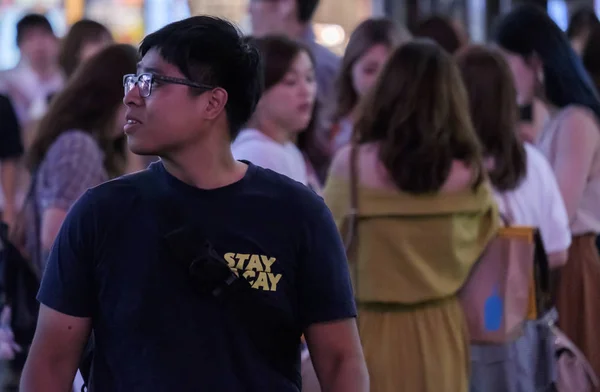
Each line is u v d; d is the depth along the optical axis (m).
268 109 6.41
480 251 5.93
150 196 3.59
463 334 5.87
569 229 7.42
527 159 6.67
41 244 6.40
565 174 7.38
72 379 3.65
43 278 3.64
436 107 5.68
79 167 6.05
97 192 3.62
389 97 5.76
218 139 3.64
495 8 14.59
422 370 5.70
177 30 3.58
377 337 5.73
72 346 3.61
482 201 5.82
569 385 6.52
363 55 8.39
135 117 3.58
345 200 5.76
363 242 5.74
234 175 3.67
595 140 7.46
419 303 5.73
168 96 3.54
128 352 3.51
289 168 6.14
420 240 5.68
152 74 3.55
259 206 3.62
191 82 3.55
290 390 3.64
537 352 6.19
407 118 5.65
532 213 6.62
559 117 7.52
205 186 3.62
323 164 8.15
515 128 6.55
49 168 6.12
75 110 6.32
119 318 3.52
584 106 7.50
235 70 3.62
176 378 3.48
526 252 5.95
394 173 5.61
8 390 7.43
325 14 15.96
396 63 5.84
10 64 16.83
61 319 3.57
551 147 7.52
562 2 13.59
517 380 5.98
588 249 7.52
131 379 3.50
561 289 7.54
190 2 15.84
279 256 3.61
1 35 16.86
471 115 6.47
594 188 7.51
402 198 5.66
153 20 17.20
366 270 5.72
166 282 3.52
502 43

* * * * * * *

● **TASK DIRECTIONS**:
Restate the data above exactly, stripping out each image.

● **RESULT OF THIS TASK**:
Each line is u v d; d is the depth along the optical axis (m).
268 109 6.41
480 251 5.93
150 196 3.59
463 334 5.87
569 229 7.42
527 159 6.67
41 244 6.40
565 174 7.38
72 379 3.65
43 278 3.64
436 107 5.68
79 167 6.05
97 192 3.62
389 97 5.76
218 139 3.64
495 8 14.59
422 370 5.70
177 30 3.58
377 337 5.73
72 346 3.61
482 201 5.82
569 385 6.52
363 55 8.39
135 117 3.58
345 200 5.76
363 242 5.74
234 175 3.67
595 140 7.46
419 303 5.73
168 96 3.54
128 352 3.51
289 168 6.14
420 240 5.68
152 74 3.55
259 206 3.62
191 82 3.55
290 390 3.64
537 352 6.19
407 118 5.65
532 213 6.62
559 117 7.52
205 186 3.62
323 164 8.15
515 128 6.55
49 168 6.12
75 110 6.32
119 318 3.52
584 106 7.50
235 70 3.62
176 378 3.48
526 252 5.95
394 173 5.61
8 390 7.43
325 14 15.96
396 63 5.84
10 64 16.83
61 319 3.57
551 147 7.52
562 2 13.59
517 380 5.98
588 249 7.52
131 379 3.50
561 289 7.54
190 2 15.84
279 256 3.61
1 35 16.86
471 115 6.47
594 188 7.51
402 198 5.66
153 20 17.20
366 270 5.72
166 282 3.52
502 43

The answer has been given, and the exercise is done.